I’ll give you another little example from my own past. I thought I was doing fine with my issues of body image and self-worth, that I was healed. However, if someone brought up weight in any way, or mentioned I had a curvy figure, even if it was said in a positive, flattering way, I immediately got upset and began to tell myself they’d called me fat. I got angry, sad, felt like sh*t, like an unworthy human being—all of those uncomfortable feelings I’ve mentioned before.
Then, I began to understand that those feelings were meant as a loving message for me. A message telling me I still felt unworthy on a deeper level that I hadn’t dug into before, for reasons that had nothing to do with my weight or the size of my jeans. I felt unlovable and less than because of old hurt and old patterns of negative thinking. And I understood that I still needed to heal those areas. And because I knew how, I didn’t spiral into a month-long darkness of self-hatred.
After I had done the work—and no, it doesn’t happen in a blink of an eye; it can take years of giving yourself consistent, gentle love and patience as you are healing—a comment like that didn’t trigger me anymore. I was strong(er) and I loved myself enough not to have outside comments affect me anymore.

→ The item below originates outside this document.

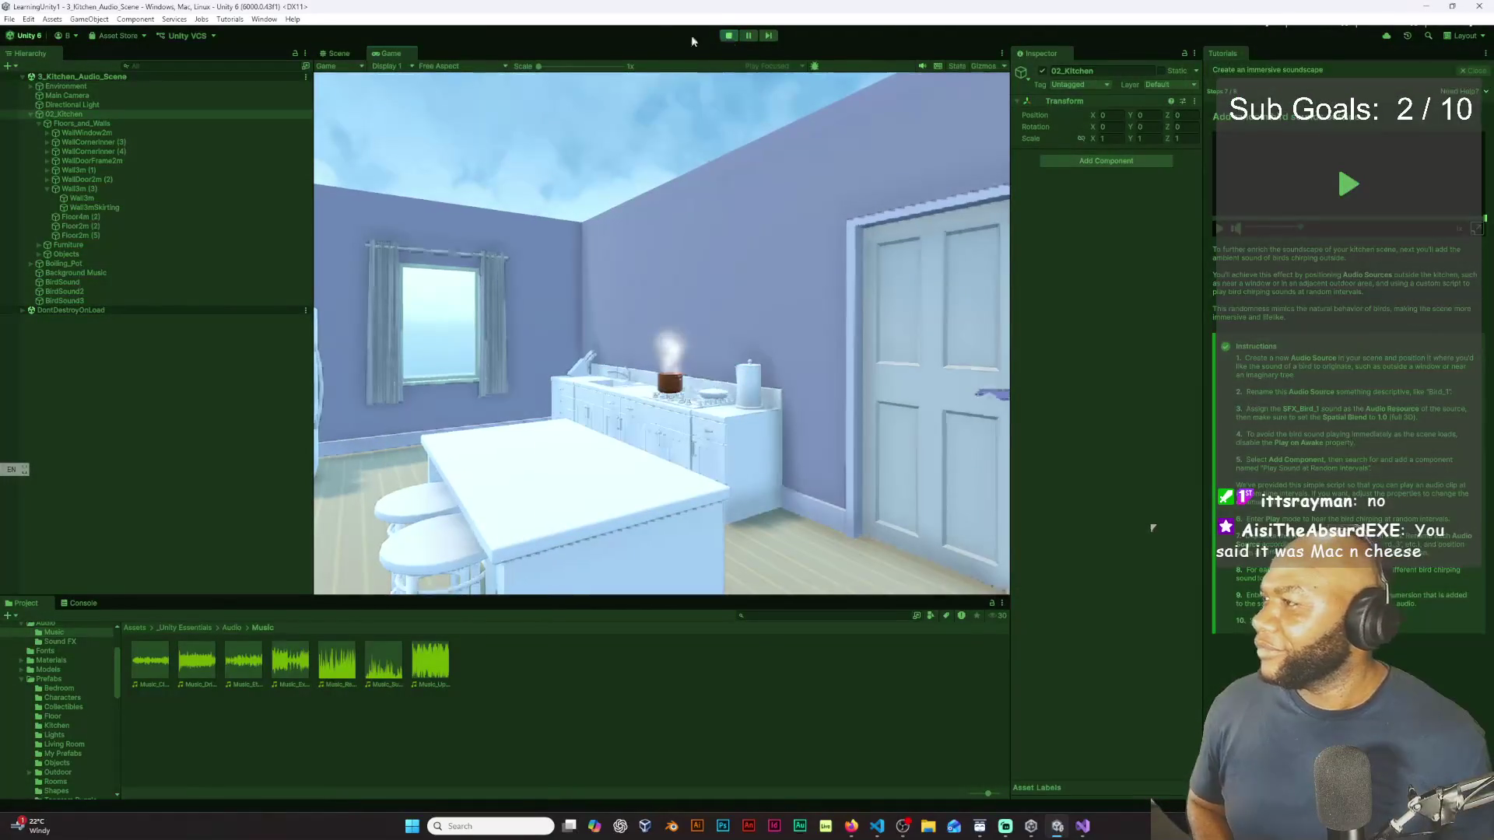
# Step: Walk the camera around the kitchen past the counter, island, window, sink and fridge
pyautogui.press('w')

Healing is about knowing—it’s about having awareness and the ability to deal with feelings in a different, healthier way. It’s not about becoming Teflon—so that things suddenly stop affecting you. Instead healing comes in waves, and we keep floating back to whatever needs more healing when the winds change, when something happens. And that is how it should be.
So stop kicking yourself for healing multiple times in the same place. You are doing what you should be. Be proud of that.
Sitting with discomfort and difficult feelings is not fun—it’s f*cking horrible sometimes.
Sitting with our shadows is scary and lonely. But without doing so means nothing will shift. We will become prisoners of our unhappiness, victims in our own lives. We will keep getting triggered by the same unnecessary things over and over again. No growth happens. No evolution.
I am not saying that happiness is not something we should all strive for, no. It’s bloody magnificent to feel it when we do. But what I am saying is that happiness does not mean the absence of all the other feelings, the absence of our darkness.
Happiness means to accept those moments, too. To become an unbiased witness of our dark moments.
So be gentle with yourself. When you feel emotions that are not the happy kind, find a way to be grateful for the gifts you’ve been given to help you heal further. Be courageous enough to look at your unhappiness and sit with it. Have a loving conversation with it. French kiss it. Choose not to throw judgement, but instead receive the message it is there to give you. And heal the parts that are now ready to be healed.
You’ve got this my love. Go and claim your birthright for imperfectly perfect happiness.